═══ Records supplied ═══

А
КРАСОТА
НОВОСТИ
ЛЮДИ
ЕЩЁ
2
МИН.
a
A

═══
═══ Records supplied ═══

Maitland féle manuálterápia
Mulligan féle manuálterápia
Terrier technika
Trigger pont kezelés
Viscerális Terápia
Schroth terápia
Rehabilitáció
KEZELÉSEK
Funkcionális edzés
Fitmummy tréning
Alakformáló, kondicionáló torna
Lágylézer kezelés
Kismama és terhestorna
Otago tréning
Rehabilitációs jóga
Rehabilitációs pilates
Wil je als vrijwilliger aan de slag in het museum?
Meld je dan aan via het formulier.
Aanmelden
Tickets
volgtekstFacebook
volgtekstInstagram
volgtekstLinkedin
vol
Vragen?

═══
═══ Records supplied ═══

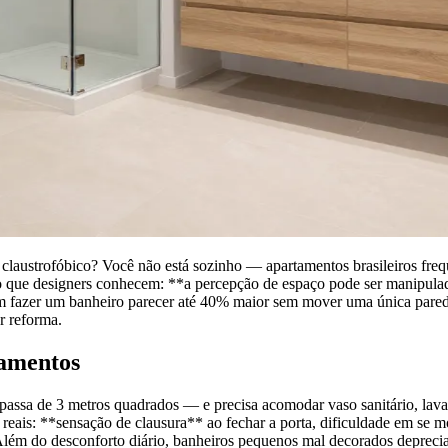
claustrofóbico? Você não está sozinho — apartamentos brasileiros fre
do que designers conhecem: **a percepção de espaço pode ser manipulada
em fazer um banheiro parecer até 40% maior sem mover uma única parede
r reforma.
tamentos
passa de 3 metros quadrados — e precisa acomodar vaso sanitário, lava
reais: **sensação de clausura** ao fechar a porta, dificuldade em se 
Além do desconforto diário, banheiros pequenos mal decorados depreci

═══

### What to do
Only one stretch of the data above is needed. Restate it word for word, from the line containing "Viscerális Terápia" through the line containing "Wil je als vrijwilliger", both ends included.

### Solution for this exercise
Viscerális Terápia
Schroth terápia
Rehabilitáció
KEZELÉSEK
Funkcionális edzés
Fitmummy tréning
Alakformáló, kondicionáló torna
Lágylézer kezelés
Kismama és terhestorna
Otago tréning
Rehabilitációs jóga
Rehabilitációs pilates
Wil je als vrijwilliger aan de slag in het museum?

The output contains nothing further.